Stage Russia HD presents Children of the Sun
Production: Red Torch Theatre
Language: Russian
Translation: English subtitles
Running time: 2h 35m
(Includes one 15 minute intermission)
Followed by Q&A with a Russian theatre expert Maria Shevtsova.
Written during the abortive Russian Revolution of 1905, Maxim Gorky's brilliant darkly comic "Children of the Sun" depicts the new middle-class, foolish perhaps but like able, as they flounder, philosophize, and yearn for meaning, all while being totally blind to their impending annihilation. Multi-award-winning director Timofey Kulyabin's (Three Sisters, Onegin) modernized production, set in 1999 at Stanford University, focuses on the interplay between the characters, the relationships formed and broken, sparring over culture and the cosmos, barely sensing that their own privileged world is in jeopardy. Directed for the screen by Kulyabin and filmed from his Red Torch Theatre in Novosibirsk, Russia.

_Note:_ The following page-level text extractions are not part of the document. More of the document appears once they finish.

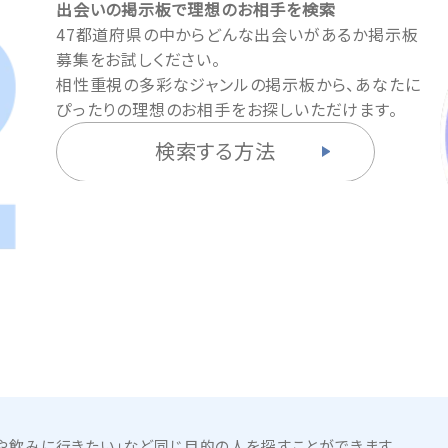
出会いの掲示板で理想のお相手を検索
47都道府県の中からどんな出会いがあるか掲示板
募集をお試しください。
相性重視の多彩なジャンルの掲示板から、あなたに
ぴったりの理想のお相手をお探しいただけます。
検索する方法
や飲みに行きたい」など同じ目的の人を探すことができます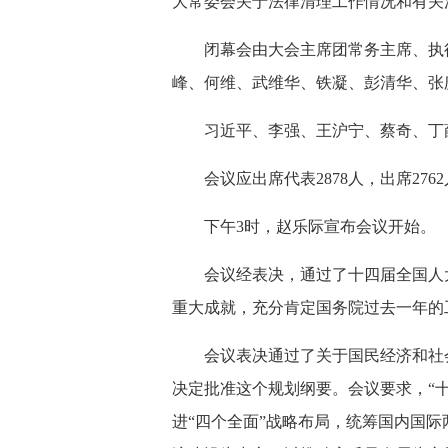
大常委会关于法律清理工作情况和有关法
闭幕会由大会主席团常务主席、执
峰、何维、武维华、铁凝、彭清华、张
习近平、李强、王沪宁、蔡奇、丁
会议应出席代表2878人，出席27
下午3时，赵乐际宣布会议开始。
会议经表决，通过了十四届全国人
重大成就，充分肯定国务院过去一年的工
会议表决通过了关于国民经济和社
决定批准这个规划纲要。会议要求，“
进“四个全面”战略布局，统筹国内国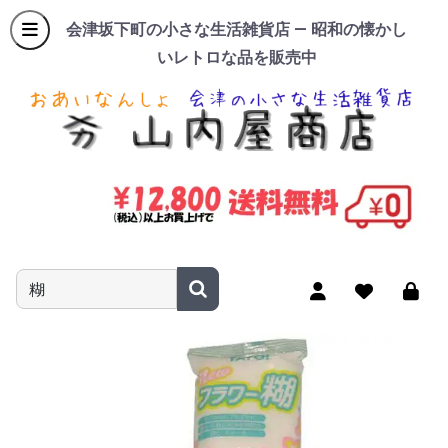
会津坂下町の小さな生活雑貨店 — 昭和の懐かし
いレトロな品を販売中
商品名やキーワードを入力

Timofey Kulyabin is one of the most prominent young directors in Russia today. At 34, he has already staged nearly two dozen productions across the Russian Federation as well as internationally in, among many, France, Austria, Romania, Germany, Switzerland and the United States. In 2016, he was commissioned by Moscow's Bolshoi Theatre to stage Donizetti's opera "Don Pasquale" and in 2019 returned to the great theatre, offering up a new staging there of Dvořák's opera "Rusalka". Kulyabin's other work for Stage Russia includes a 2017 presented sign-language version of Chekhov's "The Three Sisters" and a 2018 Golden Mask Award-winning staging of Pushkin's "Eugene Onegin".
Maria Shevtsova is Professor of Drama and Theatre Arts at Goldsmiths University of London. Her books include Dodin and the Maly Drama Theatre: Process to Performance (2004), Fifty Key Theatre Directors (2005, co-ed), Robert Wilson (2007; updated and extended second edition, 2019), Directors/Directing: Conversations on Theatre (2009, co-authored), Sociology of Theatre and Performance (2009), which assembles three decades of her pioneering work in the field, The Cambridge Introduction to Theatre Directing (2013, co-authored) andRediscovering Stanislavsky (forthcoming November 2019. Her books and articles have been translated into thirteen languages – Dodin and the Maly and Robert Wilson into Russian in 2014 and 2016. Shevtsova is an invited theatre critic, lecturer and interviewer in various languages at prominent universities and other institutions, and theatre festivals, notably the Golden Mask National Theatre Award and Festival in Moscow and Territories at Moscow’s Theatre of Nations. She is co-editor of the internationally renowned journal New Theatre Quarterly. Since 2011, she has been an elected member of the Academia Europaea.